SOURCE DATA:
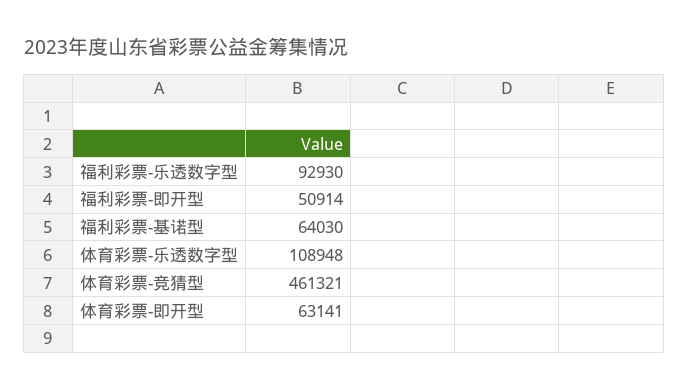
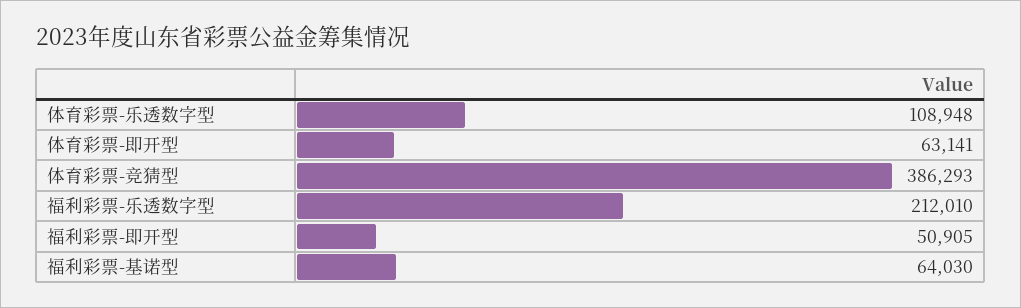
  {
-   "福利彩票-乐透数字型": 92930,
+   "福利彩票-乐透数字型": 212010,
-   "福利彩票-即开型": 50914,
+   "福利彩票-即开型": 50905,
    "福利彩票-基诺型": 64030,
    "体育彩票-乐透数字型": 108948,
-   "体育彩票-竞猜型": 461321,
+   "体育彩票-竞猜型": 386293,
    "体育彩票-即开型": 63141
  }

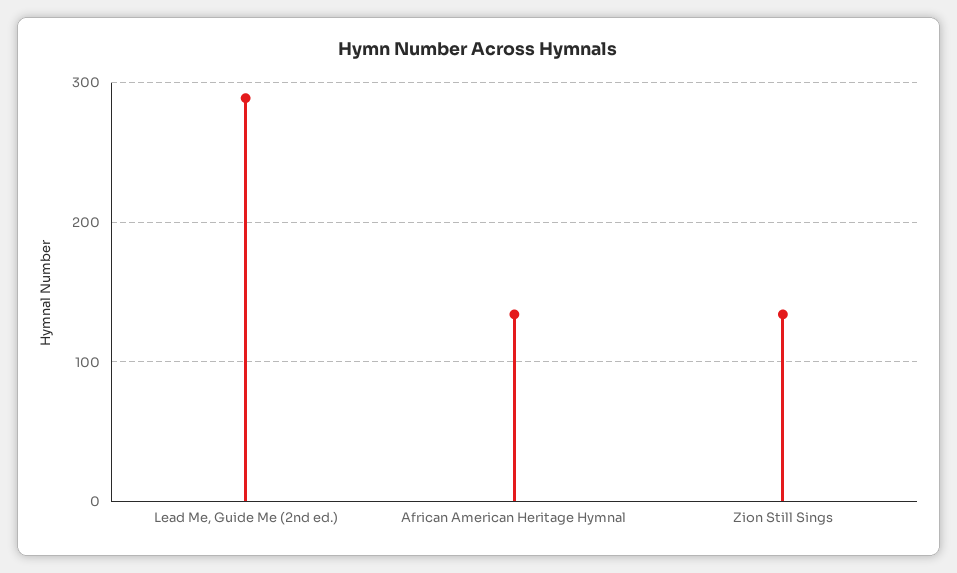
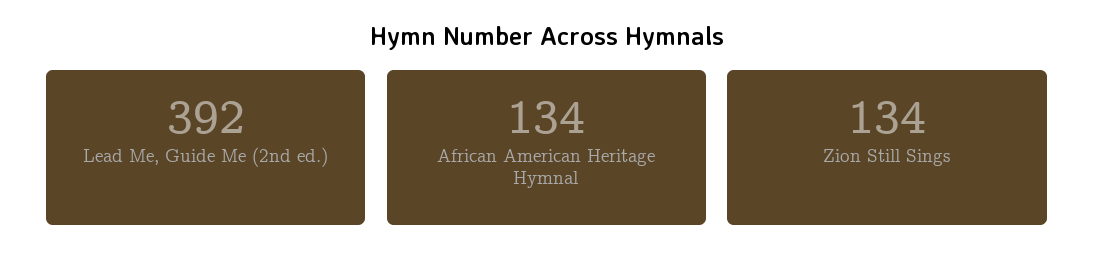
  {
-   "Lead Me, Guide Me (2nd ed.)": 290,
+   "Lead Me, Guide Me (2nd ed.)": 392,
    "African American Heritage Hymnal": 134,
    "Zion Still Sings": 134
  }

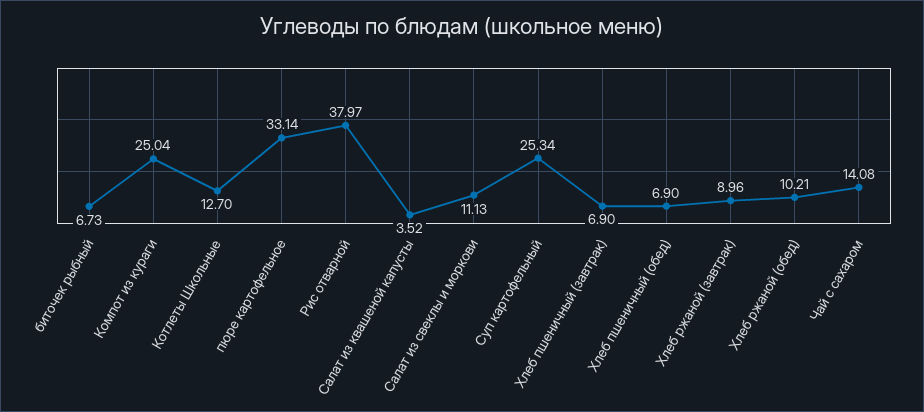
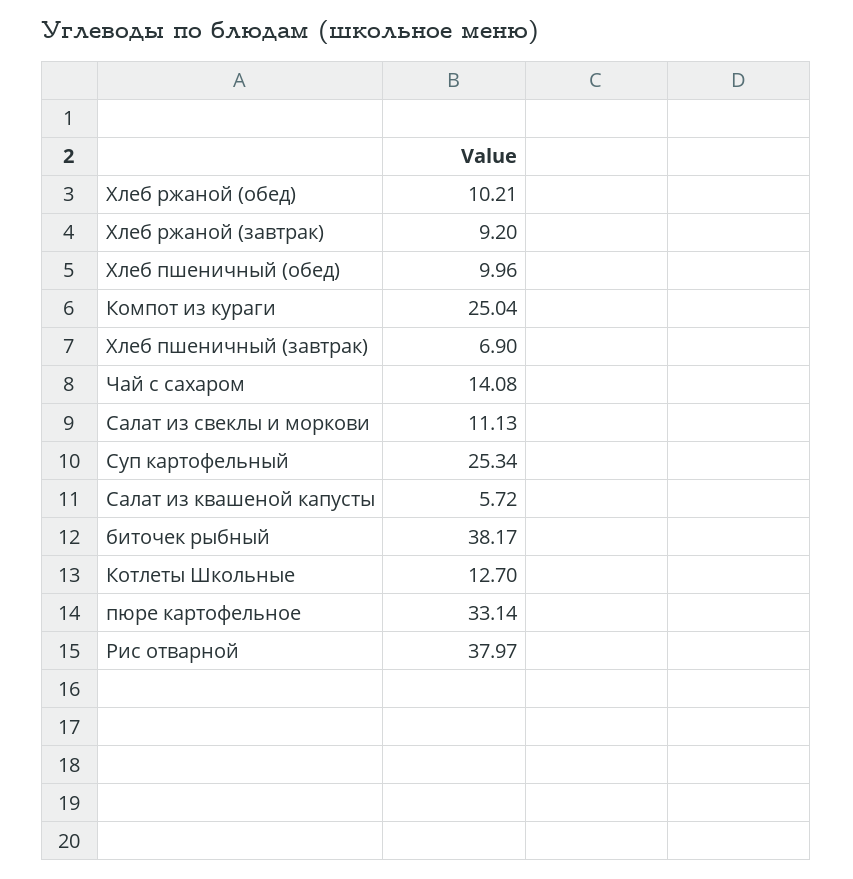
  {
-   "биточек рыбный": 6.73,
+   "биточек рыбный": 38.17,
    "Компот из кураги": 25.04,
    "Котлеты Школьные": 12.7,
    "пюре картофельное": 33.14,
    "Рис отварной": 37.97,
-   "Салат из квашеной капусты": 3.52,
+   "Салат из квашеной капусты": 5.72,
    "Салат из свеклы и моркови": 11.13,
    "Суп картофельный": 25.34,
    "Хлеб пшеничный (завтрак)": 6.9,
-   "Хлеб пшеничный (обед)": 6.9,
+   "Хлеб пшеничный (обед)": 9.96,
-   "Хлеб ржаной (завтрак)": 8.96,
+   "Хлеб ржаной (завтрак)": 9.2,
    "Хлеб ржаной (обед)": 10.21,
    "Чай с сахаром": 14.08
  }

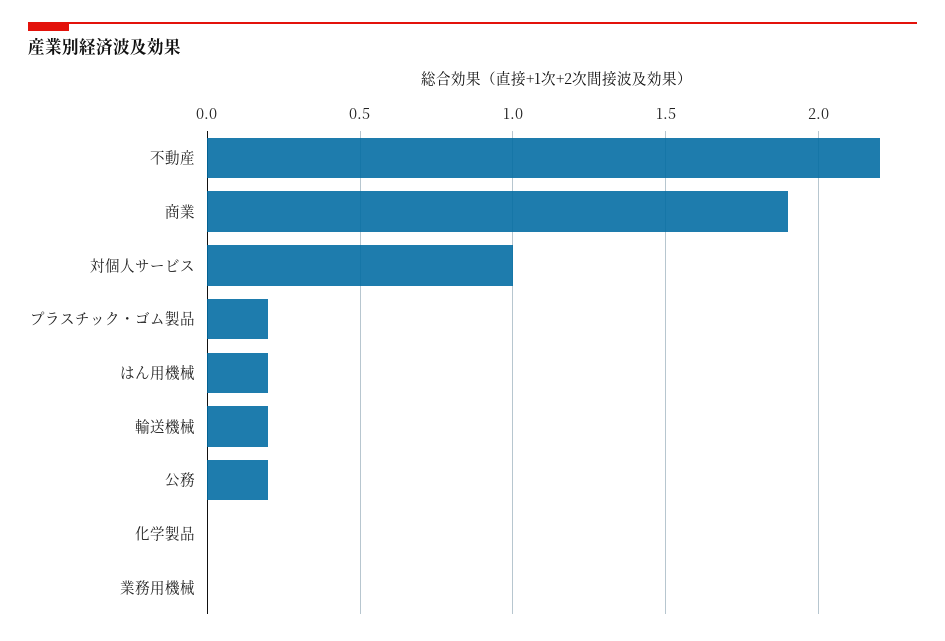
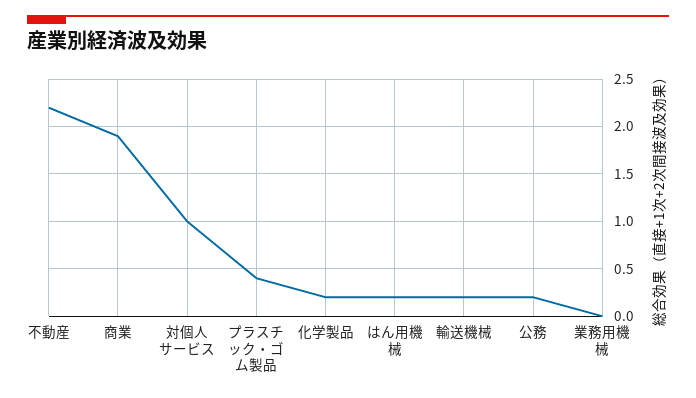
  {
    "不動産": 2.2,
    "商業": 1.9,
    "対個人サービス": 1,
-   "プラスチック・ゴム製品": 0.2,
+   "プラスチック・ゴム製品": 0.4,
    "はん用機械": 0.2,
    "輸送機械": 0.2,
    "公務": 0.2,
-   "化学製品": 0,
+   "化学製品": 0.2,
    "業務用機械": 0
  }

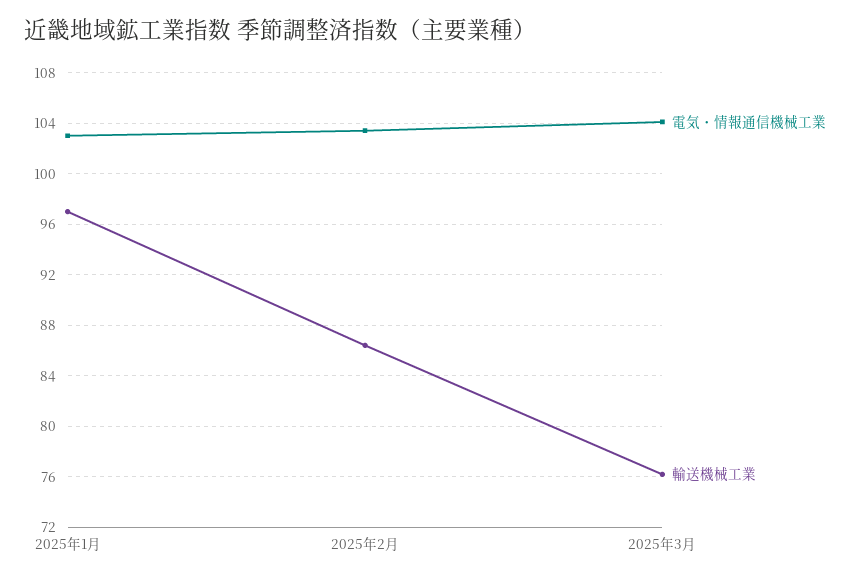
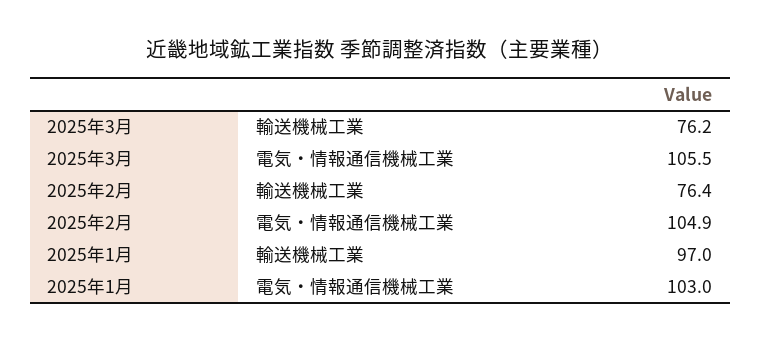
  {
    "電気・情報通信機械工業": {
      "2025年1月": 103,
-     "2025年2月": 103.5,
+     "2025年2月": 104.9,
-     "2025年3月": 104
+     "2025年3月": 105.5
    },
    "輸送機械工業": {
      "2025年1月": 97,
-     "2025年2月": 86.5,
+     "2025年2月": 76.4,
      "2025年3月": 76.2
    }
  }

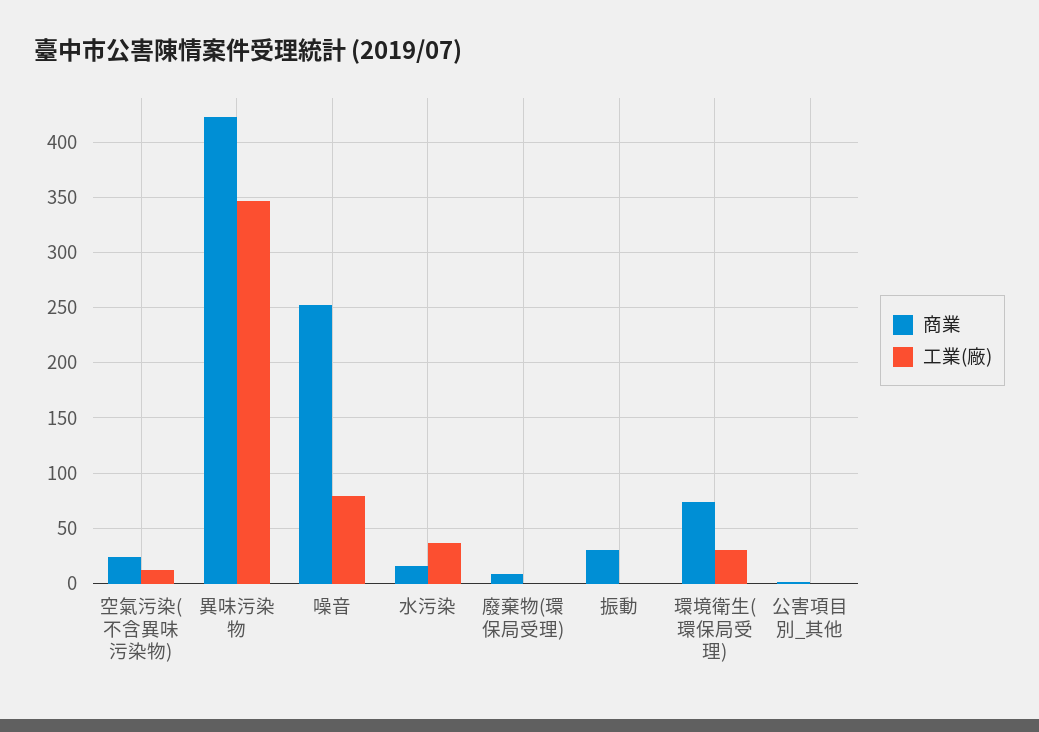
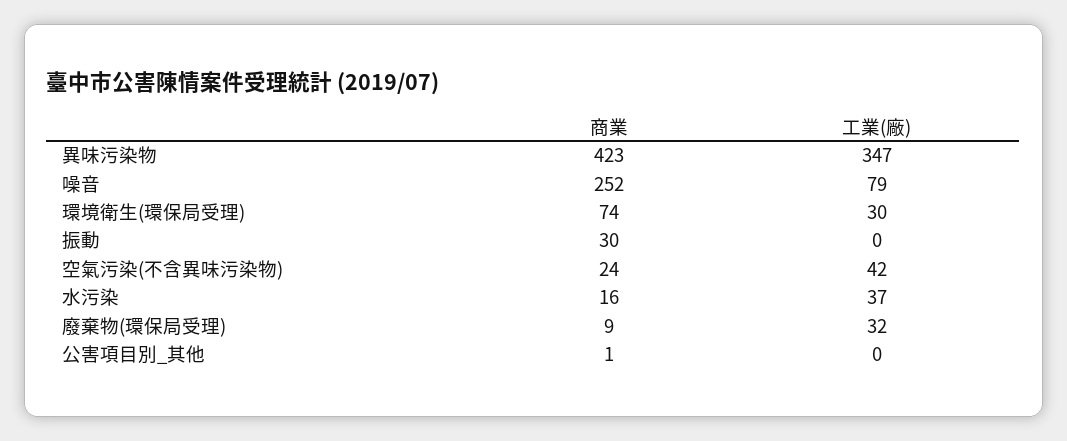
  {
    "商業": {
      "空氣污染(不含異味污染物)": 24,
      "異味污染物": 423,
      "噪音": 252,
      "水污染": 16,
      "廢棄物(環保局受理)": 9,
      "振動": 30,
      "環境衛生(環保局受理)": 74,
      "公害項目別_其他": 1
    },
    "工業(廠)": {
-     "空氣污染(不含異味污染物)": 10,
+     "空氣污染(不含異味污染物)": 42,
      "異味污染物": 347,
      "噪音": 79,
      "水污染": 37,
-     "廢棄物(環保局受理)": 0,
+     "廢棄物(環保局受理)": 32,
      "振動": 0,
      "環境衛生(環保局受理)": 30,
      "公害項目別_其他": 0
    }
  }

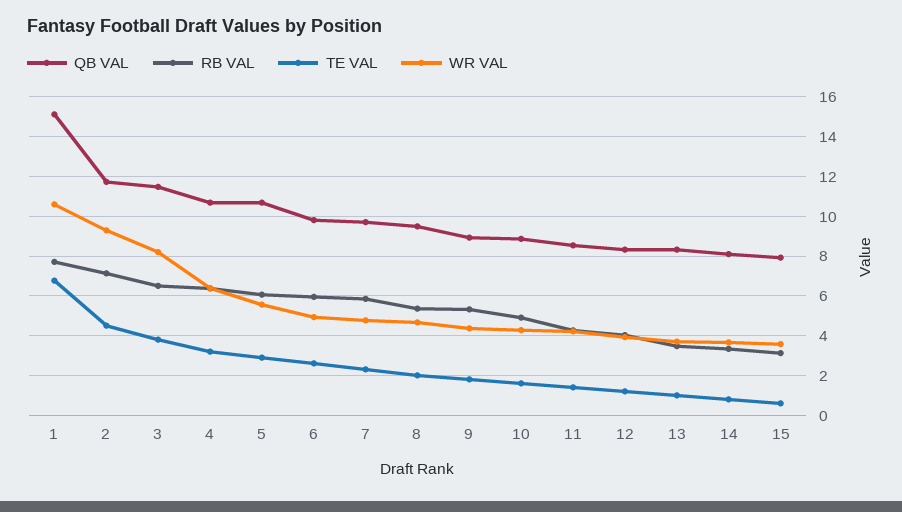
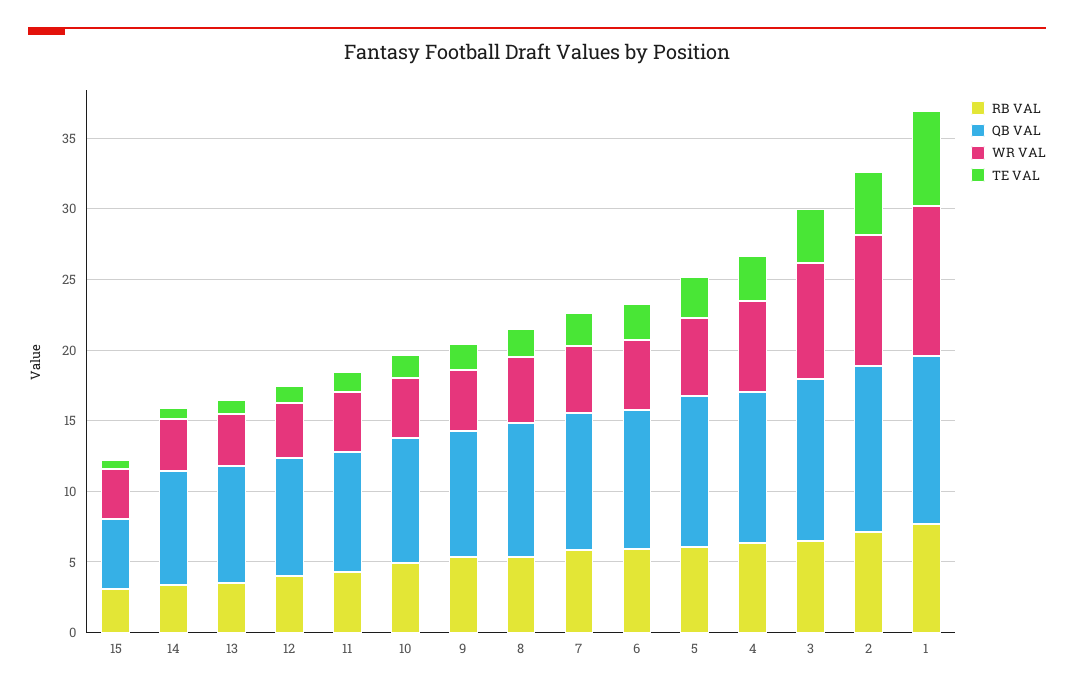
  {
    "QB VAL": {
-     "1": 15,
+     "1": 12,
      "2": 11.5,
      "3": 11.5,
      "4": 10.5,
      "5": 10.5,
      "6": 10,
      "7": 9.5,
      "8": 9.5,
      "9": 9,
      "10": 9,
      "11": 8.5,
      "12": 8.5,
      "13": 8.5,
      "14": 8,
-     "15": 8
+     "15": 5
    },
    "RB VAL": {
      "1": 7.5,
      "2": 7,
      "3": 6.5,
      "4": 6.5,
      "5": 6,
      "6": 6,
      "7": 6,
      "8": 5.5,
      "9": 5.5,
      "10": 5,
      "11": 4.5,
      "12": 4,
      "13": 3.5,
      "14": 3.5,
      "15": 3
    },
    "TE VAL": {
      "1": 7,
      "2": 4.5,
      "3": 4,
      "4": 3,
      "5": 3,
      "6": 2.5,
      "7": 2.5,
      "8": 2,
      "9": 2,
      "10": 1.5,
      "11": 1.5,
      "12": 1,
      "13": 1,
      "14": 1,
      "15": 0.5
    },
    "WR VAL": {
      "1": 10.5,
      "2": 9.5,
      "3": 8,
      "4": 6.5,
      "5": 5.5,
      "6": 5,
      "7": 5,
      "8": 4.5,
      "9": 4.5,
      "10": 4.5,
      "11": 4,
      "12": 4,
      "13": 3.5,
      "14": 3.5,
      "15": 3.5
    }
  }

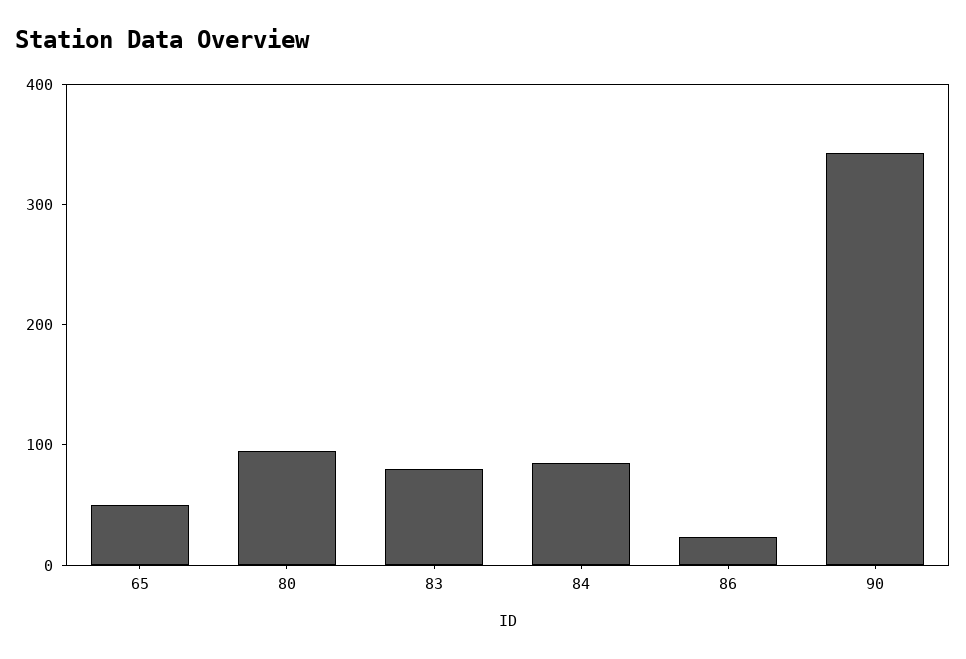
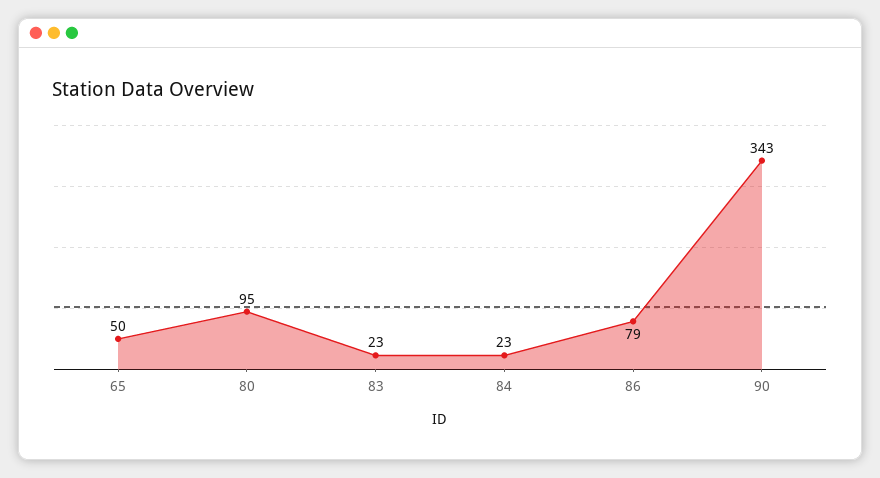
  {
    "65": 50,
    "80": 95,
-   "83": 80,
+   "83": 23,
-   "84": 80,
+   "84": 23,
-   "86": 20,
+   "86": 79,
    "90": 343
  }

WHAT THIS TASK INVOLVES: How many lines of the listing include the string "рыбный"? Respond with the number only.

PROBLEM SOLUTION: 2